The World Professional Association for Transgender Health (WPATH)1 is an international, multidisciplinary, professional association whose mission is to promote evidence-based care, education, research, advocacy, public policy, and respect for transgender health.
The vision of WPATH is to bring together diverse professionals dedicated to developing best practices and supportive policies worldwide that promote health, research, education, respect, dignity, and equality for transsexual, transgender, and gender nonconforming people in all cultural settings.
One of the main functions of WPATH is to promote the highest standards of health care for individuals through the articulation of Standards of Care (SOC) for the Health of Transsexual, Transgender, and Gender Nonconforming People. The SOC are based on the best available science and expert professional consensus.
Most of the research and experience in this field comes from a North American and Western European perspective; thus, adaptations of the SOC to other parts of the world are necessary.

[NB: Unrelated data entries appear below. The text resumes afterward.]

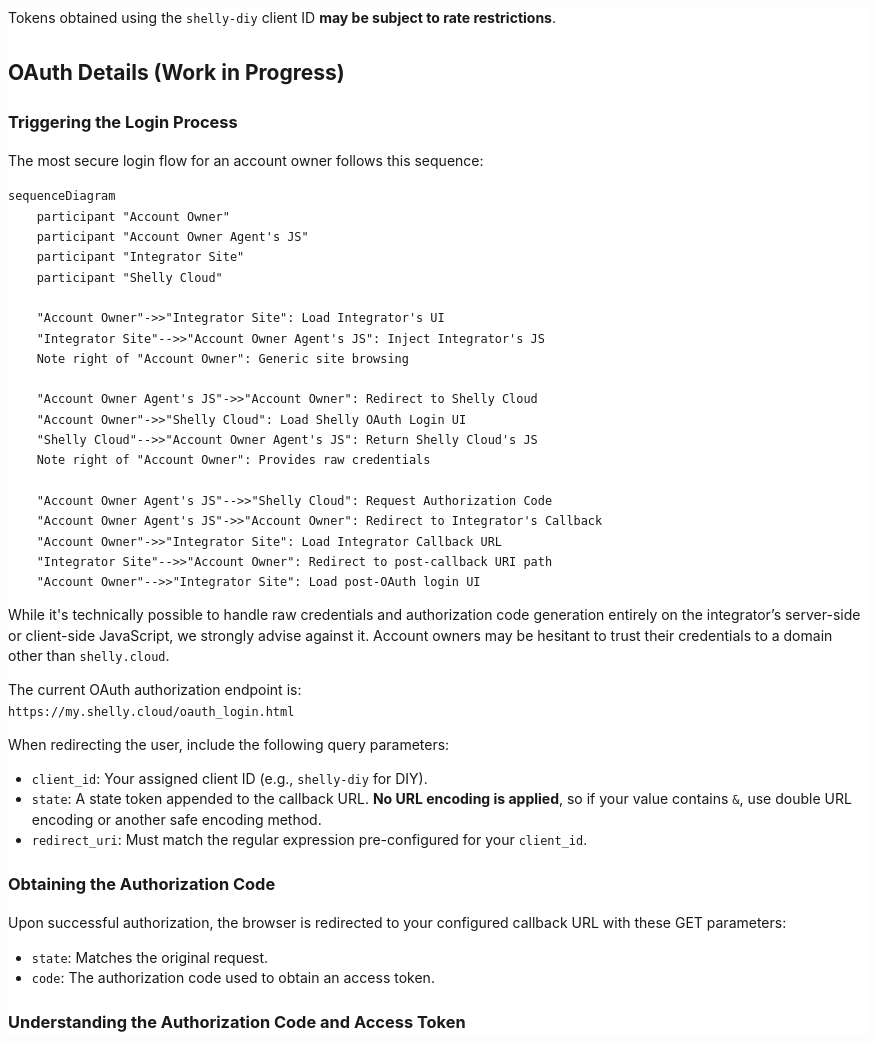 Tokens obtained using the `shelly-diy` client ID **may be subject to rate restrictions**.

## OAuth Details (Work in Progress)

### Triggering the Login Process

The most secure login flow for an account owner follows this sequence:

```mermaid
sequenceDiagram
    participant "Account Owner"
    participant "Account Owner Agent's JS"
    participant "Integrator Site"
    participant "Shelly Cloud"

    "Account Owner"->>"Integrator Site": Load Integrator's UI
    "Integrator Site"-->>"Account Owner Agent's JS": Inject Integrator's JS
    Note right of "Account Owner": Generic site browsing

    "Account Owner Agent's JS"->>"Account Owner": Redirect to Shelly Cloud
    "Account Owner"->>"Shelly Cloud": Load Shelly OAuth Login UI
    "Shelly Cloud"-->>"Account Owner Agent's JS": Return Shelly Cloud's JS
    Note right of "Account Owner": Provides raw credentials

    "Account Owner Agent's JS"-->>"Shelly Cloud": Request Authorization Code
    "Account Owner Agent's JS"->>"Account Owner": Redirect to Integrator's Callback
    "Account Owner"->>"Integrator Site": Load Integrator Callback URL
    "Integrator Site"-->>"Account Owner": Redirect to post-callback URI path
    "Account Owner"-->>"Integrator Site": Load post-OAuth login UI
```

While it's technically possible to handle raw credentials and authorization code generation entirely on the integrator’s server-side or client-side JavaScript, we strongly advise against it. Account owners may be hesitant to trust their credentials to a domain other than `shelly.cloud`.

The current OAuth authorization endpoint is:  
`https://my.shelly.cloud/oauth_login.html`

When redirecting the user, include the following query parameters:
- `client_id`: Your assigned client ID (e.g., `shelly-diy` for DIY).
- `state`: A state token appended to the callback URL. **No URL encoding is applied**, so if your value contains `&`, use double URL encoding or another safe encoding method.
- `redirect_uri`: Must match the regular expression pre-configured for your `client_id`.

### Obtaining the Authorization Code

Upon successful authorization, the browser is redirected to your configured callback URL with these GET parameters:
- `state`: Matches the original request.
- `code`: The authorization code used to obtain an access token.

### Understanding the Authorization Code and Access Token
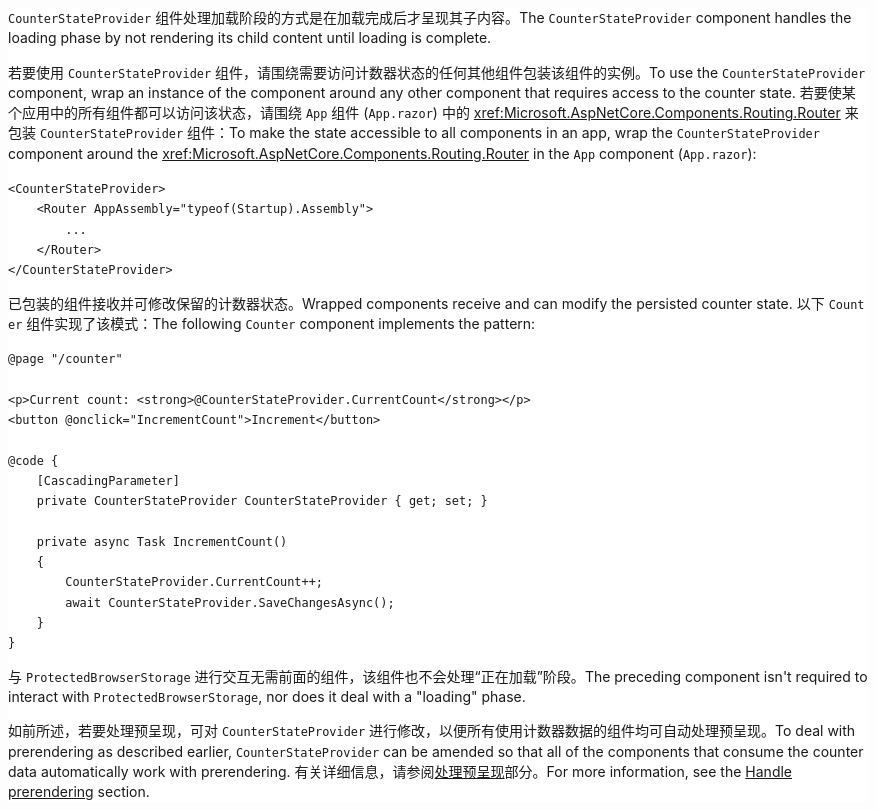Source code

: <span data-ttu-id="8f810-382">`CounterStateProvider` 组件处理加载阶段的方式是在加载完成后才呈现其子内容。</span><span class="sxs-lookup"><span data-stu-id="8f810-382">The `CounterStateProvider` component handles the loading phase by not rendering its child content until loading is complete.</span></span>

<span data-ttu-id="8f810-383">若要使用 `CounterStateProvider` 组件，请围绕需要访问计数器状态的任何其他组件包装该组件的实例。</span><span class="sxs-lookup"><span data-stu-id="8f810-383">To use the `CounterStateProvider` component, wrap an instance of the component around any other component that requires access to the counter state.</span></span> <span data-ttu-id="8f810-384">若要使某个应用中的所有组件都可以访问该状态，请围绕 `App` 组件 (`App.razor`) 中的 <xref:Microsoft.AspNetCore.Components.Routing.Router> 来包装 `CounterStateProvider` 组件：</span><span class="sxs-lookup"><span data-stu-id="8f810-384">To make the state accessible to all components in an app, wrap the `CounterStateProvider` component around the <xref:Microsoft.AspNetCore.Components.Routing.Router> in the `App` component (`App.razor`):</span></span>

```razor
<CounterStateProvider>
    <Router AppAssembly="typeof(Startup).Assembly">
        ...
    </Router>
</CounterStateProvider>
```

<span data-ttu-id="8f810-385">已包装的组件接收并可修改保留的计数器状态。</span><span class="sxs-lookup"><span data-stu-id="8f810-385">Wrapped components receive and can modify the persisted counter state.</span></span> <span data-ttu-id="8f810-386">以下 `Counter` 组件实现了该模式：</span><span class="sxs-lookup"><span data-stu-id="8f810-386">The following `Counter` component implements the pattern:</span></span>

```razor
@page "/counter"

<p>Current count: <strong>@CounterStateProvider.CurrentCount</strong></p>
<button @onclick="IncrementCount">Increment</button>

@code {
    [CascadingParameter]
    private CounterStateProvider CounterStateProvider { get; set; }

    private async Task IncrementCount()
    {
        CounterStateProvider.CurrentCount++;
        await CounterStateProvider.SaveChangesAsync();
    }
}
```

<span data-ttu-id="8f810-387">与 `ProtectedBrowserStorage` 进行交互无需前面的组件，该组件也不会处理“正在加载”阶段。</span><span class="sxs-lookup"><span data-stu-id="8f810-387">The preceding component isn't required to interact with `ProtectedBrowserStorage`, nor does it deal with a "loading" phase.</span></span>

<span data-ttu-id="8f810-388">如前所述，若要处理预呈现，可对 `CounterStateProvider` 进行修改，以便所有使用计数器数据的组件均可自动处理预呈现。</span><span class="sxs-lookup"><span data-stu-id="8f810-388">To deal with prerendering as described earlier, `CounterStateProvider` can be amended so that all of the components that consume the counter data automatically work with prerendering.</span></span> <span data-ttu-id="8f810-389">有关详细信息，请参阅[处理预呈现](#handle-prerendering)部分。</span><span class="sxs-lookup"><span data-stu-id="8f810-389">For more information, see the [Handle prerendering](#handle-prerendering) section.</span></span>
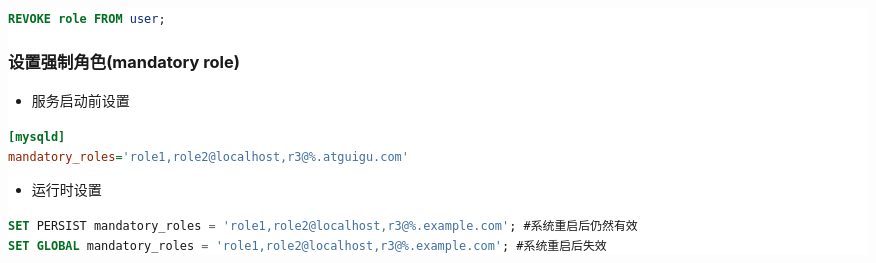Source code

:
 ```sql
REVOKE role FROM user;
```

### 设置强制角色(mandatory role)

- 服务启动前设置

```ini
[mysqld] 
mandatory_roles='role1,role2@localhost,r3@%.atguigu.com'
```

- 运行时设置

```sql
SET PERSIST mandatory_roles = 'role1,role2@localhost,r3@%.example.com'; #系统重启后仍然有效
SET GLOBAL mandatory_roles = 'role1,role2@localhost,r3@%.example.com'; #系统重启后失效
```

Suggestions for ways of thinking about cultural relativity and cultural competence are included in this version of the SOC. The overall goal of the SOC is to provide clinical guidance for health professionals to assist transsexual, transgender, and gender nonconforming people with safe and effective pathways to achieving lasting personal comfort with their gendered selves, in order to maximize their overall health, psychological well-being, and self-fulfillment.
This assistance may include primary care, gynecologic and urologic care, reproductive options, voice and communication therapy, mental health services (e.g., assessment, counseling, psychotherapy), and hormonal and surgical treatments. While this is primarily a document for health professionals, the SOC may also be used by individuals, their families, and social institutions to understand how they can assist with promoting optimal health for members of this diverse population.
WPATH recognizes that health is dependent upon not only good clinical care but also social and political climates that provide and ensure social tolerance, equality, and the full rights of citizenship. Health is promoted through public policies and legal reforms that promote tolerance and equity.